Saturday, 11 December 2010

Literary Characters - The Fop and the Macaroni

If one strips away the wit and hypersexuality of the rake one is left with the fop. The fop is the flat, shallow and superficial counterweight to the rake. He is very in touch with the fashions of the day, wearing the latest from Paris and updated on the gossip of the town. This veneer, however, conceals his lack of masculinity and wit as well as his shortcomings with women and are but vague imitations of the rakish style.

Although the fop's gentleness and domesticity gave him access to female company and thus represented a challenge to the rake (particularly in Rochester's Dictionary of Love and Richardson's Clarissa), he is generally a character of ridicule. Like the rake's association with the sword and tongue (as well as penis), the fop is associated with the mirror, emphasising his effeminacy and superficiality. Indeed, in Joseph Addison's Specatator 275, he and his lesser versions the Beau and the Pretty Fellow are described as nothing but artificiality and pretense. Thus, the fop is fundamentally unnatural as opposed to the rake being, if possible, too natural.
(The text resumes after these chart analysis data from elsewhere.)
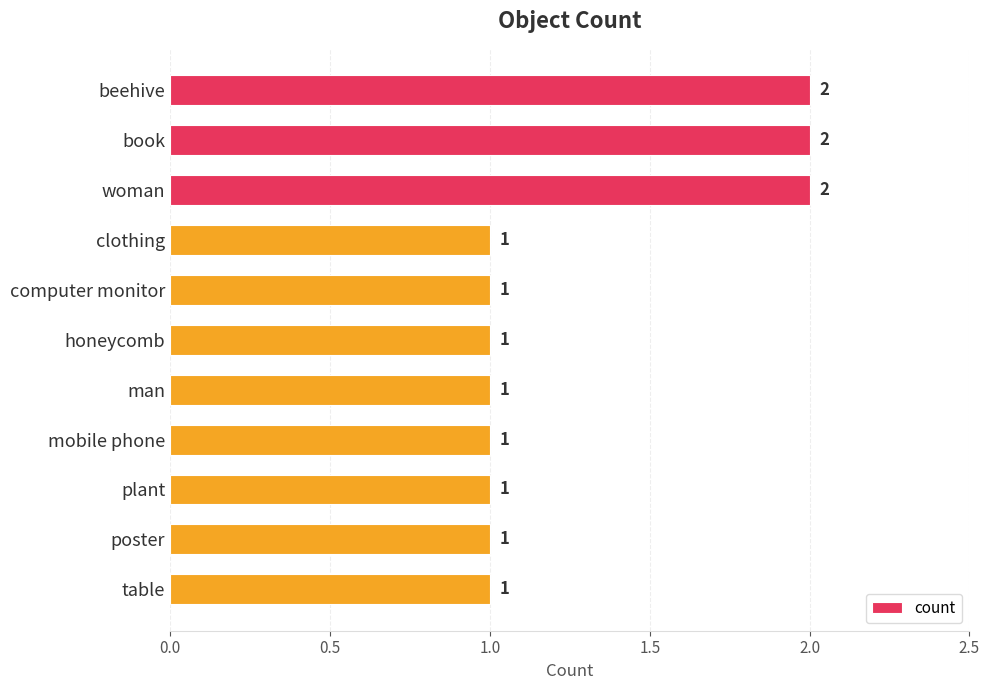

Reading top to bottom, list all the values displayed in this chart.

beehive=2	book=2	woman=2	clothing=1	computer monitor=1	honeycomb=1	man=1	mobile phone=1	plant=1	poster=1	table=1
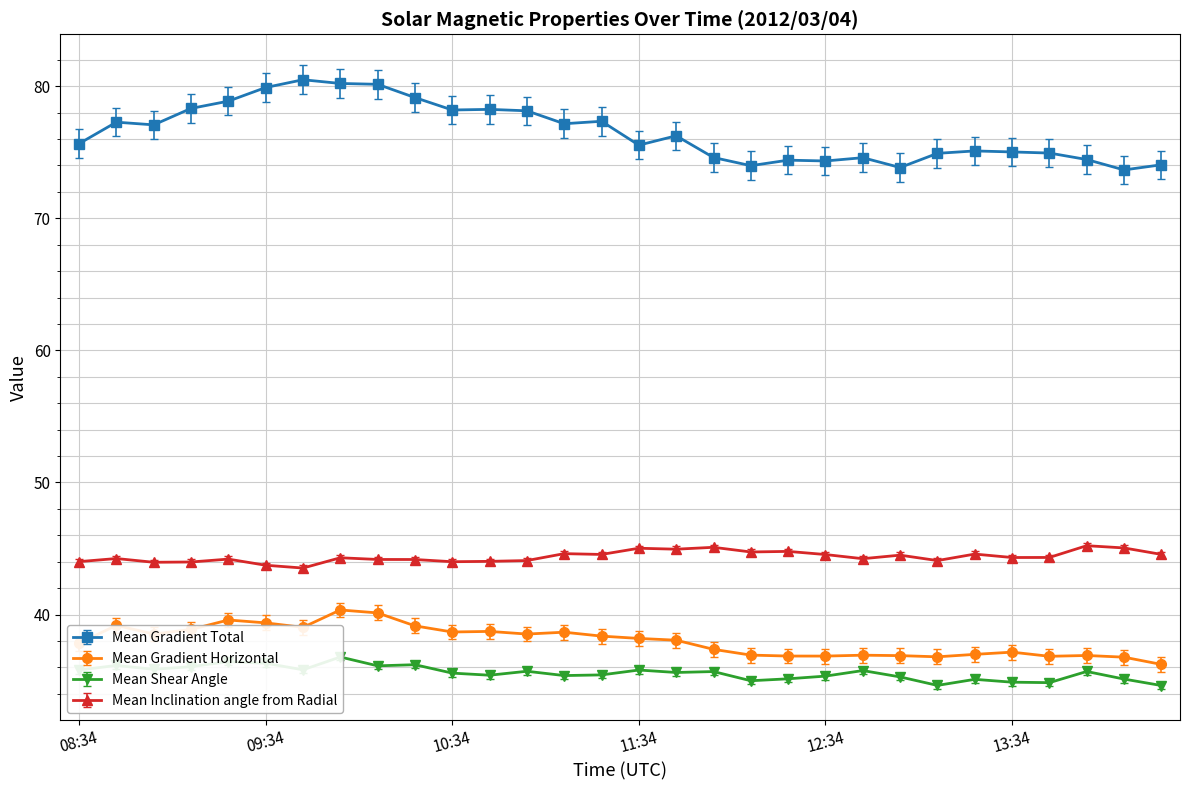

How many interior local valleys does the Mean Inclination angle from Radial series have?

9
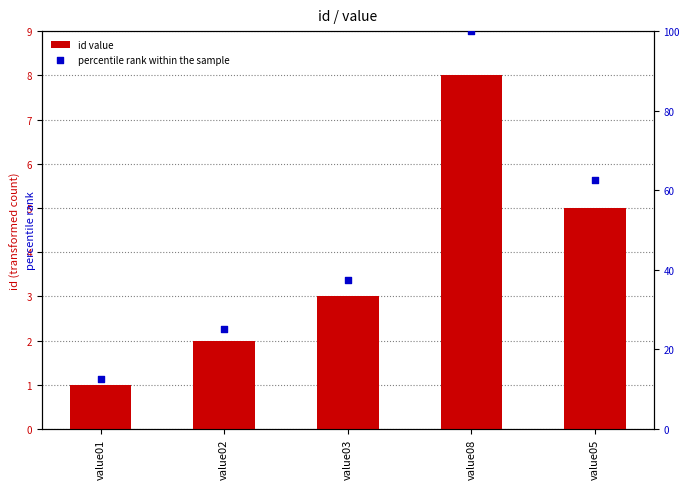

Which series has the largest Y range (max minus min)?

percentile rank within the sample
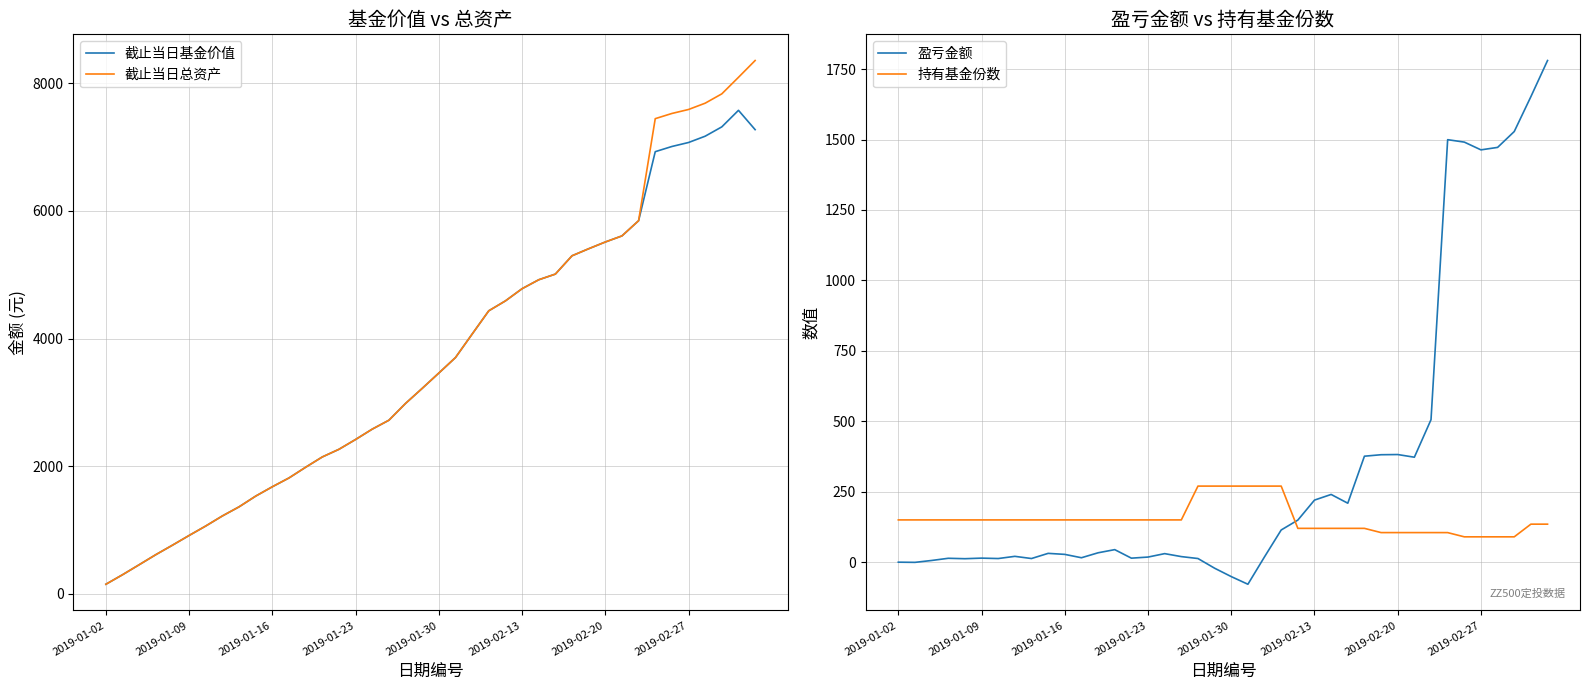

What is the average value of the 截止当日基金价值 series?

3628.7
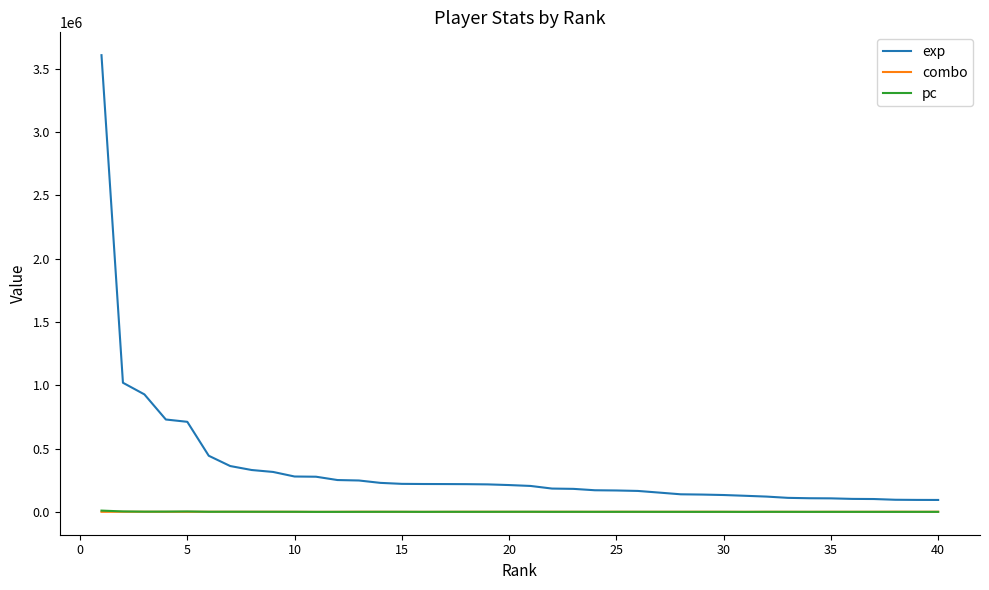

What is the greatest value displayed?

3607088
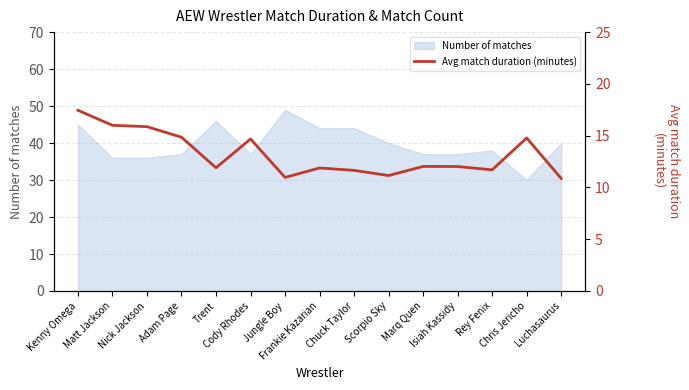

Rank the categories by value from highest to lowest.

Kenny Omega, Matt Jackson, Nick Jackson, Adam Page, Chris Jericho, Cody Rhodes, Marq Quen, Isiah Kassidy, Trent, Frankie Kazarian, Rey Fenix, Chuck Taylor, Scorpio Sky, Jungle Boy, Luchasaurus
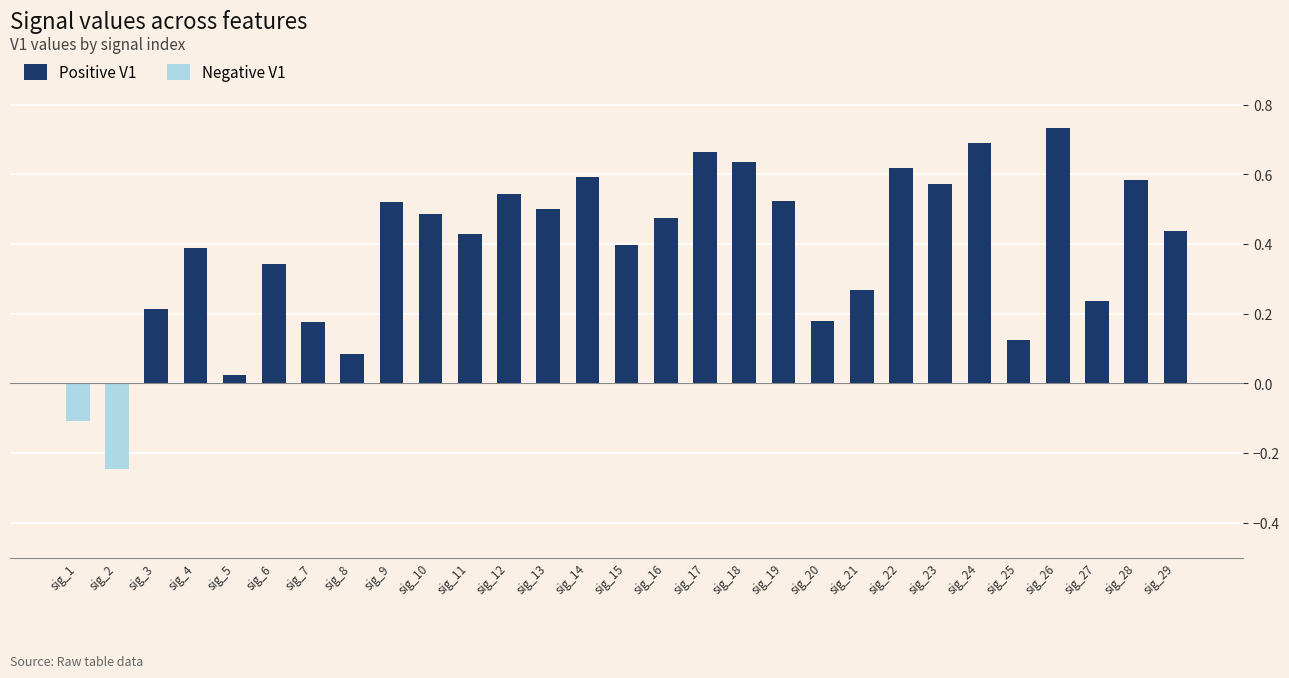

True or false: the data shows 0.3 at sig_7.

False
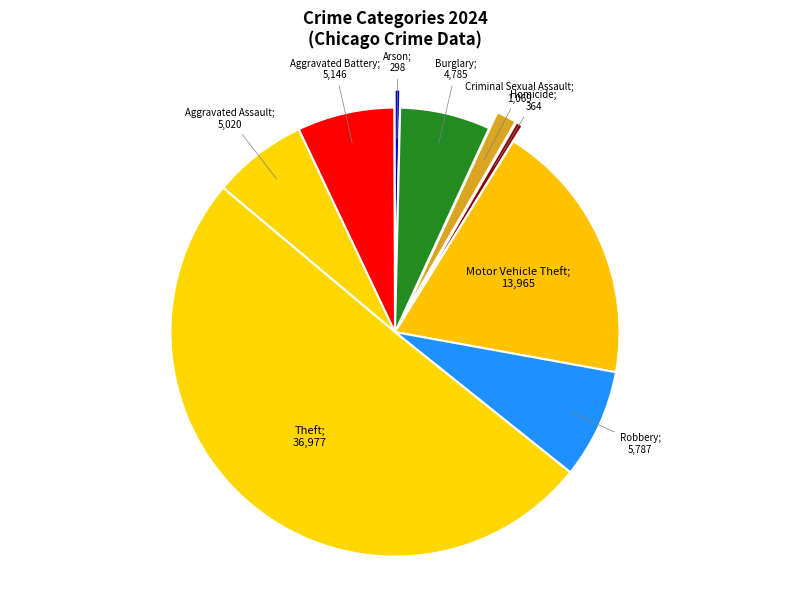

Count the number of slices in the pie.

9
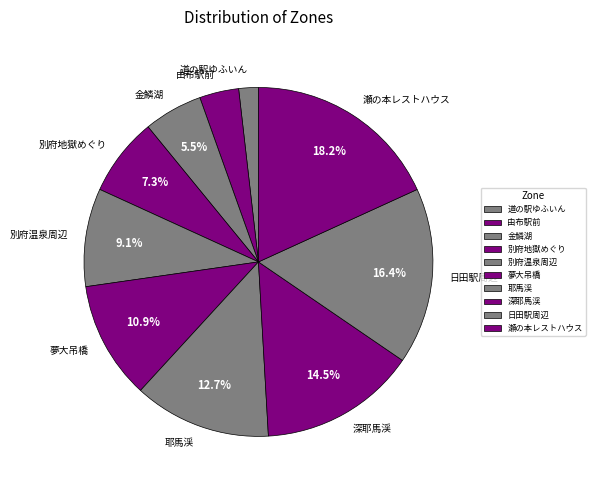

To the nearest percent, what portion does 耶馬渓 represent?

13%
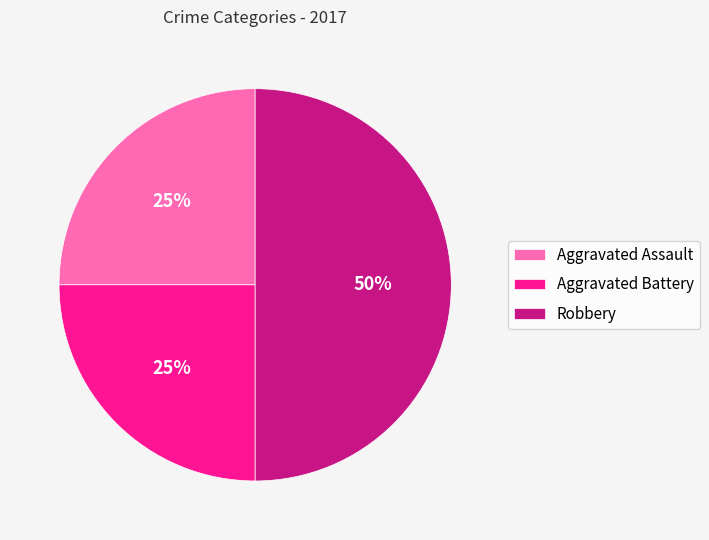

Which slice is the largest?

Robbery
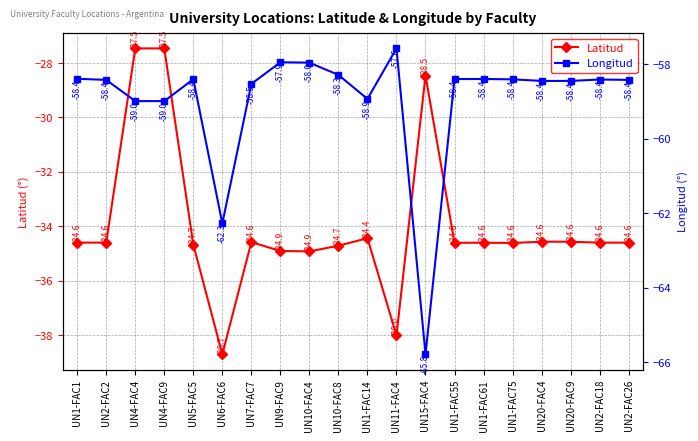

What is the maximum value shown in the chart?

-27.5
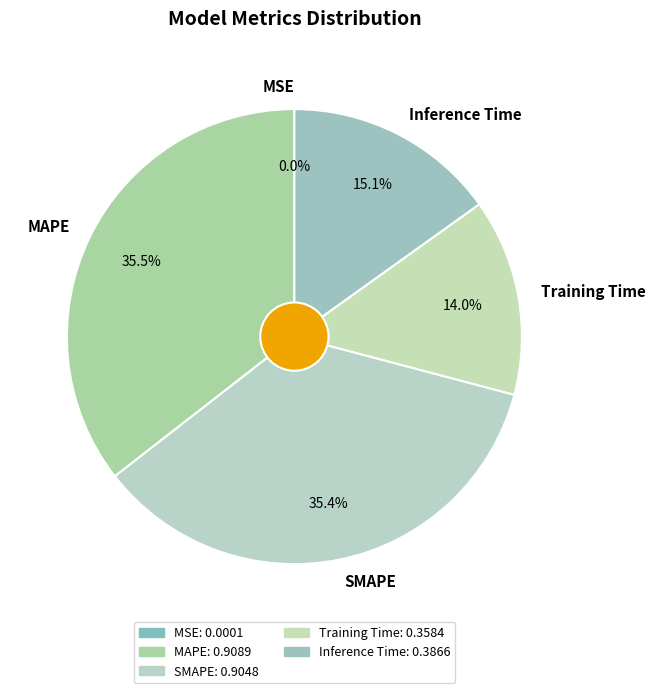

To the nearest percent, what is the difference between the largest and smallest slice percentages?

36%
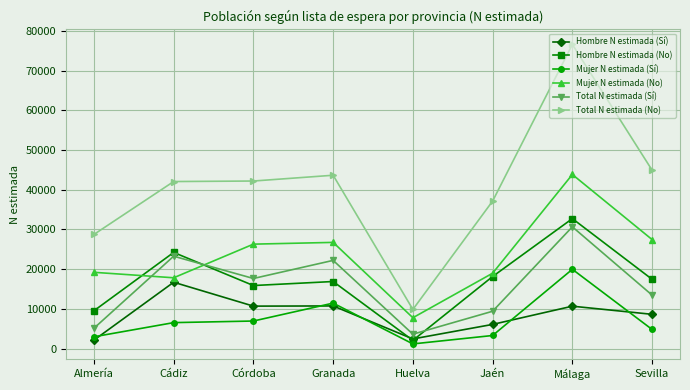

At how many categories does at least one series exceed 69322?

1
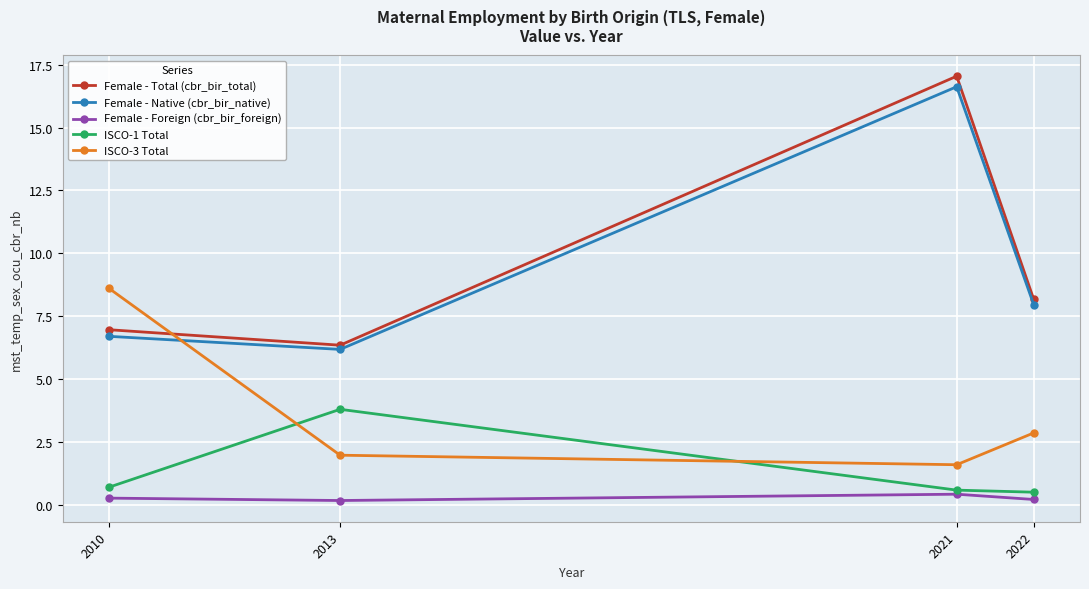

What is the value of the Female - Total (cbr_bir_total) point at the 4th from the left?

8.2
The macaroni, an exaggerated fop.
Notice the presence of a mirror...

In the 18th century the fop came to be regarded less as a risible figure and increasingly as a dangerously subversive one. Initially, the danger was no more than uselessness. Women, who it was thought could not penetrate the outer, effeminate layer, would end up with a useless man. By the mid-eighteent century, however, this sexual ambiguity was increasingly seen as threatening. As cross-dressing women, often called travesties or Tommies, imitated the foppish style and effeminacy lost its former meaning of "liking women" and took on the modern interpretation of "being like women", being a fop was increasingly linked to being homosexual. The distinctions between the fop, the cross-dressing man (the "Molly") and the homosexual were becoming blurred as foppishness was interpreted as outwards signs of internal perversion. Many of these perceptions can still be found in modern attitudes towards homosexualities.

Furthermore, Britain's cooling relationship to the Catholic Continent and especially France gave the fop a political aspect. With his links to French fashion and customs the fops were seen as French fifth colonists, amongst others by Samuel Foote in his An Englishman in Paris which adds "the French disease" or syphilis to the charges. Here, the fop is joined by the macaroni, an exaggerated fop who imitated foreign speech and customs to excess (and were precursors to the dandies). Both were seen as corrupting influences on British mentality and masculinity and this is witnessed in the rebirth of the risible fop in the shape of the foppish soldier thought unfit for war.